▸ What you have to do:
Recast the data below as a Markdown table with the columns Row and Line. Include only the lines starting at the one containing "Request rotational speed, tachometer." and ending at the one containing "Read: 5000 (rpm)", skipping any blank lines and leaving the pictures out.

▸ Exercise materials:
-----
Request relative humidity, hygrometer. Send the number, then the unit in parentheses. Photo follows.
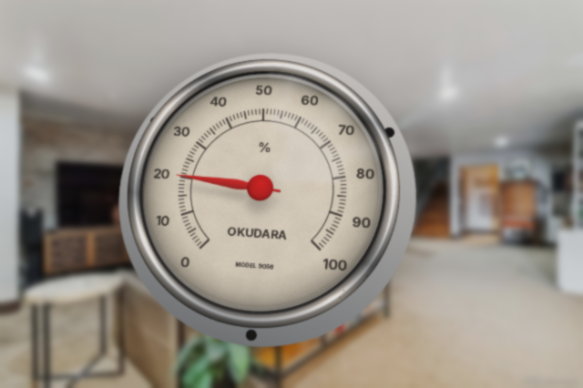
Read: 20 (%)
-----
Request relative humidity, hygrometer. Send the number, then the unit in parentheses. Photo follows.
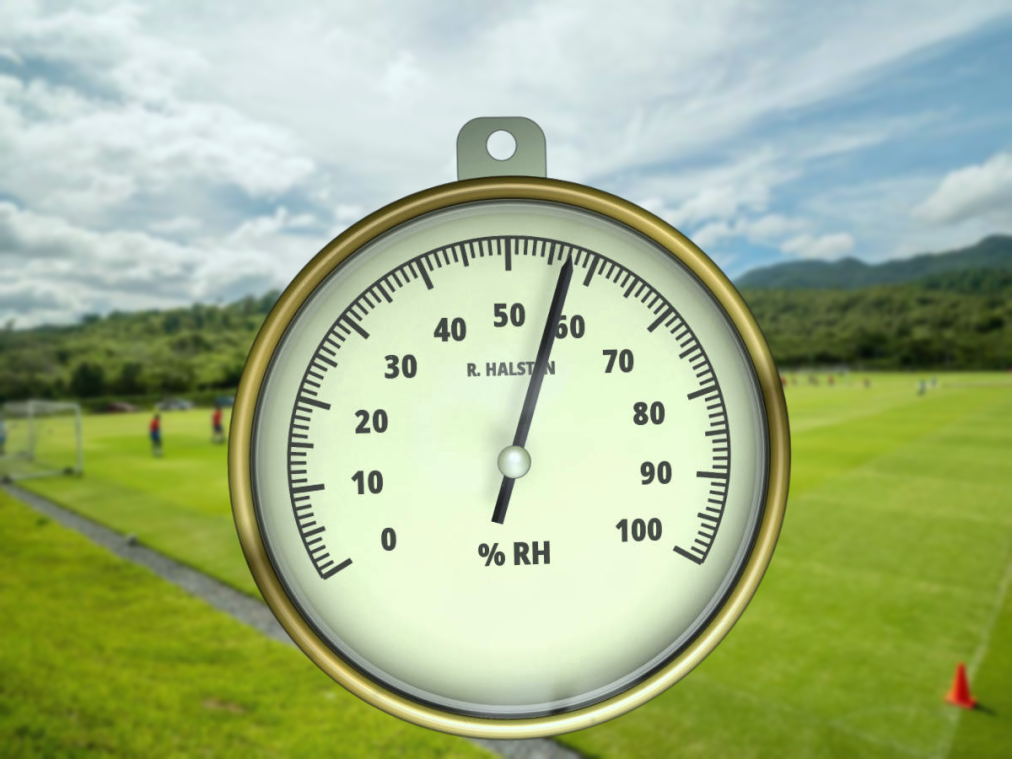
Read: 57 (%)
-----
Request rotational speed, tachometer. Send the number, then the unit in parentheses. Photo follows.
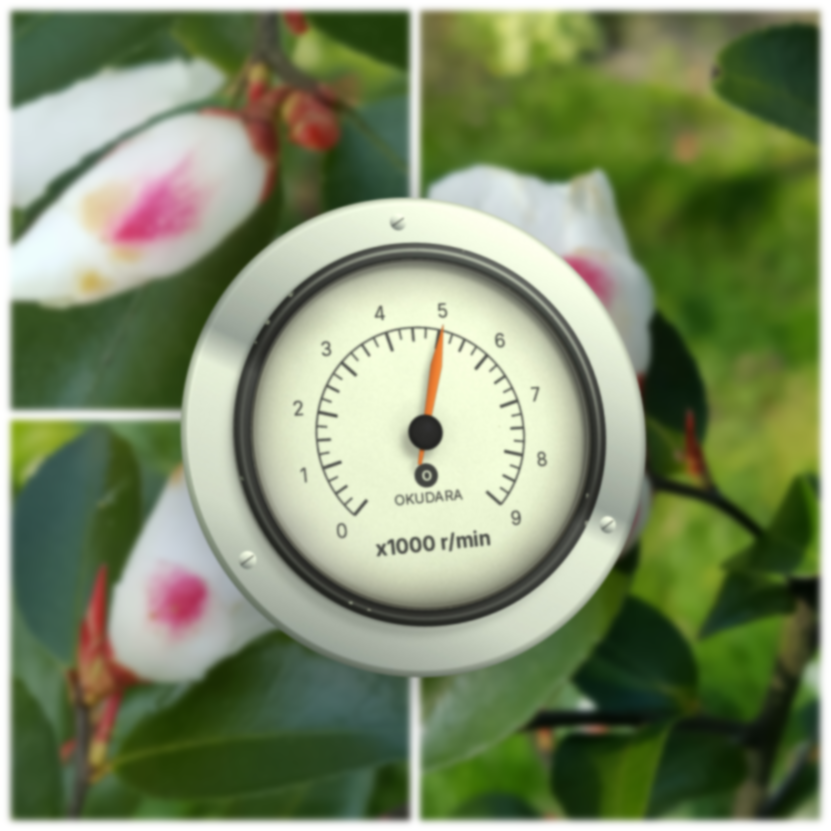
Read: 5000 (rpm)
-----
▸ Your solution:
| Row | Line |
|---|---|
| 1 | Request rotational speed, tachometer. Send the number, then the unit in parentheses. Photo follows. |
| 2 | Read: 5000 (rpm) |